The primary benefit of Huge Pages is increased efficiency with the Translation Lookaside Buffer (TLB). When using larger pages, the TLB will have fewer entries to map larger amounts of virtual memory, so the TLB misses are less frequent and finding a buffer is faster. So Huge Pages have the potential to bring modest performance improvements in servers with large amounts of physical memory. Note: regular pages are commonly 4 kB in size, whereas Huge Pages are commonly 2 MB or 1 GB; but sizes may vary depending on kernel settings and hardware architecture.

Transparent Huge Pages

However, when using Transparent Huge Pages, the kernel attempts to allocate the memory using Huge Pages whenever possible, even when the process does not need to request this in any way during the malloc / mmap call.

Furthermore, Transparent Huge Pages expends extra effort to attempting to identify contiguous regular pages that it can then remap as Huge Pages into the TLB of the process. This is the defrag activity of khugepaged, that accounts such actions counted as pages_collapsed.

But as the process uses its memory unknowingly of the page size, it might also free sections of the Huge Page instead of the whole page, which forces the kernel to split the Huge Pages back into regular pages, which accounts for even further effort wasted.

Not only that, but Huge Pages are also swappable. For that, most current Linux kernels have to split the Huge Pages into regular pages and swap them (work has been done in the past few years to improve this situation).

The problems arise when free Huge Pages are not immediately available - typically due to a lack of physically contiguous memory. The system may either attempt to defragment allocated memory (move the allocated pages to free contiguous area for a Huge Page) or fall back to the regular 4 kB pages.

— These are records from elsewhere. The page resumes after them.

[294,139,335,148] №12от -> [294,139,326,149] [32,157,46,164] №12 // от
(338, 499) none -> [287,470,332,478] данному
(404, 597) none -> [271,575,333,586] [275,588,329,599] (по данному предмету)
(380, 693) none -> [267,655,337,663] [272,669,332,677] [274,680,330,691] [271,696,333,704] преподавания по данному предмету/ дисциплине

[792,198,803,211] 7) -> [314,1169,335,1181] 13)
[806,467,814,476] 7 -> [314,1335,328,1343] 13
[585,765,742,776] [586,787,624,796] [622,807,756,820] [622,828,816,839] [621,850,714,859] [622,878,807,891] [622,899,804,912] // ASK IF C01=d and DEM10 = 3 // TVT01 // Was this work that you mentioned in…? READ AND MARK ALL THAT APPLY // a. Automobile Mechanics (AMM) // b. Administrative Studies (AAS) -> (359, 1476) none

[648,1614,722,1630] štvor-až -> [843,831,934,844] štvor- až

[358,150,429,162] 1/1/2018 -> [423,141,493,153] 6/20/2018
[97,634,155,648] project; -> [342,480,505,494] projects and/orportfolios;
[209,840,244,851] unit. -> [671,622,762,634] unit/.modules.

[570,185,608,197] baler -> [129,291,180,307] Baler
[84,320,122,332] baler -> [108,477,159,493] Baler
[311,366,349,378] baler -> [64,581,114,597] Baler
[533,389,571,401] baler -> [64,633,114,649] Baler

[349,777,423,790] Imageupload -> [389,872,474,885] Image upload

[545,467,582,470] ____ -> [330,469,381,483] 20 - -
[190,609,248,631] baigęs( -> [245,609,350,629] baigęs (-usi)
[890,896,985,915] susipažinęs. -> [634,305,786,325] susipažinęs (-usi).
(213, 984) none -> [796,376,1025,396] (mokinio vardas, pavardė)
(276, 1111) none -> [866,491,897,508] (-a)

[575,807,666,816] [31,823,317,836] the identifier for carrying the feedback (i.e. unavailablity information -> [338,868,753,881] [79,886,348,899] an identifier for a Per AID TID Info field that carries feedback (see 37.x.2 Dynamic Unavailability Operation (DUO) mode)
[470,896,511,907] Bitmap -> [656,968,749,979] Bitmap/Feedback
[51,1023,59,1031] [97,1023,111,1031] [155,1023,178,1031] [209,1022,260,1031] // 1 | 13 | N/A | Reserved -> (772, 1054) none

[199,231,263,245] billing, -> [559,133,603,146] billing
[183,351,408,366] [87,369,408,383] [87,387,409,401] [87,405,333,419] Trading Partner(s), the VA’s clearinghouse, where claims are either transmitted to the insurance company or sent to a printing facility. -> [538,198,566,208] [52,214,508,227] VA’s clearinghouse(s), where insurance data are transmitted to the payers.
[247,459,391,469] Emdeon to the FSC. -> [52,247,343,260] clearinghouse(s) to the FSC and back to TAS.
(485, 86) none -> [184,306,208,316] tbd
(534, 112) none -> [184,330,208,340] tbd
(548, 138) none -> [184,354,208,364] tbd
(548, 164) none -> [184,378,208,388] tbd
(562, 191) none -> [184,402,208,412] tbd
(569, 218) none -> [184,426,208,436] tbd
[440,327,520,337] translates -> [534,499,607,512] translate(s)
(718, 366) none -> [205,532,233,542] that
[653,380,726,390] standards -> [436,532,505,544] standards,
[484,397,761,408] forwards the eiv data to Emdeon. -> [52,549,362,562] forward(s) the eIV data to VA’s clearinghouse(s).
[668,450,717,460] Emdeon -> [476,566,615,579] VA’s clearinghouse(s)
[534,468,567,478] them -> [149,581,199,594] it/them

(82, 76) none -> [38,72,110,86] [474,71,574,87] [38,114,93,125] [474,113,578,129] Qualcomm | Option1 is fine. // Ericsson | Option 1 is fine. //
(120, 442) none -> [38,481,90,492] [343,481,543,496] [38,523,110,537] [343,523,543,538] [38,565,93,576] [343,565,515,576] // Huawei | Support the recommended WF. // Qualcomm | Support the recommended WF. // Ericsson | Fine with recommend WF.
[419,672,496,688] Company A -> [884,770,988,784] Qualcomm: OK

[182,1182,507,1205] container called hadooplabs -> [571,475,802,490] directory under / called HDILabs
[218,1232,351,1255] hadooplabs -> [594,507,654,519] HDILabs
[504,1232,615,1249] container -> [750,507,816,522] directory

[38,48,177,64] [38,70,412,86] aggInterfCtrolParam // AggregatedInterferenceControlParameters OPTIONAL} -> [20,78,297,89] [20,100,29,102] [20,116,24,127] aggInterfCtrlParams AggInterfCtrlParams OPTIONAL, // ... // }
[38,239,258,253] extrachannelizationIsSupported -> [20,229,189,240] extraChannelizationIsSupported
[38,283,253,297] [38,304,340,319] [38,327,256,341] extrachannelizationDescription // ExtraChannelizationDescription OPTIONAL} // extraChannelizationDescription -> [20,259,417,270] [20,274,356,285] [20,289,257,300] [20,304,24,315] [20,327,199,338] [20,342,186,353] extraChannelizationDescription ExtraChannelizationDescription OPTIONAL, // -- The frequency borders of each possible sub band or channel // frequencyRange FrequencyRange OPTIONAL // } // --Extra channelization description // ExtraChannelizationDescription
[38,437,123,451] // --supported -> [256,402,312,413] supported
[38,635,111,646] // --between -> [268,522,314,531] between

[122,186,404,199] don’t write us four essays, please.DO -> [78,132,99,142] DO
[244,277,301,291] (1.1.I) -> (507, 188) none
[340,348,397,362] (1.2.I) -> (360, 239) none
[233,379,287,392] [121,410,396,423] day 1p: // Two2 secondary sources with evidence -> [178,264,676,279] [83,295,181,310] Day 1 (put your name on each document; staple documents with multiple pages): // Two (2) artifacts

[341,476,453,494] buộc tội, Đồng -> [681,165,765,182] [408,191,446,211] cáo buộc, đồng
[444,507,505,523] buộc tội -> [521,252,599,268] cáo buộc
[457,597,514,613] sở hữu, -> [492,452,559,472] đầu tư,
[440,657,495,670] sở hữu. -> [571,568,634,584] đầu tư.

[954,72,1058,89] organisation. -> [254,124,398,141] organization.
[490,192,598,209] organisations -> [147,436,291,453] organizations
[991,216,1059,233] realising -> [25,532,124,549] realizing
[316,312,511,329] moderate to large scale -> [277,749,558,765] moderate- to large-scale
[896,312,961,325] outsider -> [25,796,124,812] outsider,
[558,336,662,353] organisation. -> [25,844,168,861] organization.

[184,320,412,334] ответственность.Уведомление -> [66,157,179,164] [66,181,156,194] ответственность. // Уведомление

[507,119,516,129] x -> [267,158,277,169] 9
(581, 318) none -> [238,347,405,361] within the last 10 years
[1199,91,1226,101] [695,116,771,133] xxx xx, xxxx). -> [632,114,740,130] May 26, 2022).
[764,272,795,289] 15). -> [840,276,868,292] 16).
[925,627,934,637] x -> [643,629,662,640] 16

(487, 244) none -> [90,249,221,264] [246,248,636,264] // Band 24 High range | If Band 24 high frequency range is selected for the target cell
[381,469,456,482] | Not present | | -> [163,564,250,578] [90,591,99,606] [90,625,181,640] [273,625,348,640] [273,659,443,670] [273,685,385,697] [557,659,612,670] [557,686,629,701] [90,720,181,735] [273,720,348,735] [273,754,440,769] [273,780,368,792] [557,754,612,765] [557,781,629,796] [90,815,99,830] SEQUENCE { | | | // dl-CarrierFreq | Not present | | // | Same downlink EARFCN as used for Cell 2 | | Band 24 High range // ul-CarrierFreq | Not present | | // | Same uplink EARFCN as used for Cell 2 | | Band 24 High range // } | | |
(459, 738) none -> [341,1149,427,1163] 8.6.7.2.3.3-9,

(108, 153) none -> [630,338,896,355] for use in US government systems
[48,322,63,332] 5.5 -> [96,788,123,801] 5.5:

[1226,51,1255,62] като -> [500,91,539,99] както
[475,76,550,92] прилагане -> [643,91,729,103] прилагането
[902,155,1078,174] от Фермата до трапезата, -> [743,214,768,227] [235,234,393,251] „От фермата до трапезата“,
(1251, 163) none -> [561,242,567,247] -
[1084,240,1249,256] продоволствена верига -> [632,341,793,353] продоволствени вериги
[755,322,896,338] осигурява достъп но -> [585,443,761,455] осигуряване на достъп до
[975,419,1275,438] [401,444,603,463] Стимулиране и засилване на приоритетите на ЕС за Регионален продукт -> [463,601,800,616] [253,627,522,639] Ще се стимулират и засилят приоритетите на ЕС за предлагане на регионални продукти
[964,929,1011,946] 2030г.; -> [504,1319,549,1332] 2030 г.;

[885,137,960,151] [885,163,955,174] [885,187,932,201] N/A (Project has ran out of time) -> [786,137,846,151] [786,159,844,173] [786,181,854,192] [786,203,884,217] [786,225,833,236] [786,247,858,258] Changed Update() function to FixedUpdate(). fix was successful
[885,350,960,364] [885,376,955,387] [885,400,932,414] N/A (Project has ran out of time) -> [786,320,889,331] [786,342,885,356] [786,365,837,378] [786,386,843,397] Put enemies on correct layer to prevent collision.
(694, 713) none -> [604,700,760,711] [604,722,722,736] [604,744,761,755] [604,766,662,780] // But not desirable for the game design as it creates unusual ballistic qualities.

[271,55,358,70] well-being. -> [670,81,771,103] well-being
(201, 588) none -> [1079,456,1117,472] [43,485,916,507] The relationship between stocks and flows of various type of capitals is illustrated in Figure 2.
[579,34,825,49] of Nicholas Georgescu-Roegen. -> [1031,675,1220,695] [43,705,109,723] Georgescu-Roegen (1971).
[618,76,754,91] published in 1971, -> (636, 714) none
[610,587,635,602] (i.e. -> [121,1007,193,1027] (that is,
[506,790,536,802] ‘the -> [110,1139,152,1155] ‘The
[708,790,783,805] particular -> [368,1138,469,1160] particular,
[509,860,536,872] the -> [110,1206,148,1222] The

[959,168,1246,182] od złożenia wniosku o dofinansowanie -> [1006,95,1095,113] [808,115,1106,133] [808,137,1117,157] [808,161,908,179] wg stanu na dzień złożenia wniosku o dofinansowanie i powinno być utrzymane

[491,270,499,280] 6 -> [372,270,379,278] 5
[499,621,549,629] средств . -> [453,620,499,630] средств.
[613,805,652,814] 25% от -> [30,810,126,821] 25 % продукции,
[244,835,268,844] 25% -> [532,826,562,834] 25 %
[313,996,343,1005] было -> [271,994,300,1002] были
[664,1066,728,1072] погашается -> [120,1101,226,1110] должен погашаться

That is, the system may attempt to perform the compaction (defragmentation) either immediately when serving the memory allocation (always) or in the background (defer). Both approaches may have significant impact on performance. For always this is fairly obvious, as the allocation will wait for the compaction (which is rather expensive) to complete. The defer option moves the overhead to the background, which improves the situation, but the defragmentation and remapping of regular pages into Huge Pages may result in system-wide stalls negatively affecting performance.

kernel pages

Finally, as a side note, the main kernel address space itself is mapped with huge pages, reducing the TLB pressure from the Linux kernel code. In userland, no modifications to the applications are necessary (hence transparent). But there are ways to optimize its use. For applications that want to use huge pages, use of posix_memalign() can also help ensure that large allocations are aligned to huge page (2 MB or 1 GB) boundaries.

Conclusion

In summary, PostgreSQL typically does not benefit greatly from Transparent Huge Pages, and the memory compaction and splitting often results in latency spikes or inconsistent/unpredictable duration of simple queries. The negative performance impact outweighs the small benefits, and it is therefore strongly recommended to disable THP (including khugepaged) on PostgreSQL systems.

If desired, one can still use Huge Pages without THP by configuring the kernel to reserve memory as Huge Pages (which are never fragmented, defragmented, or swapped), and configuring PostgreSQL to request Huge Pages for shared memory allocations with huge_pages=try (or on).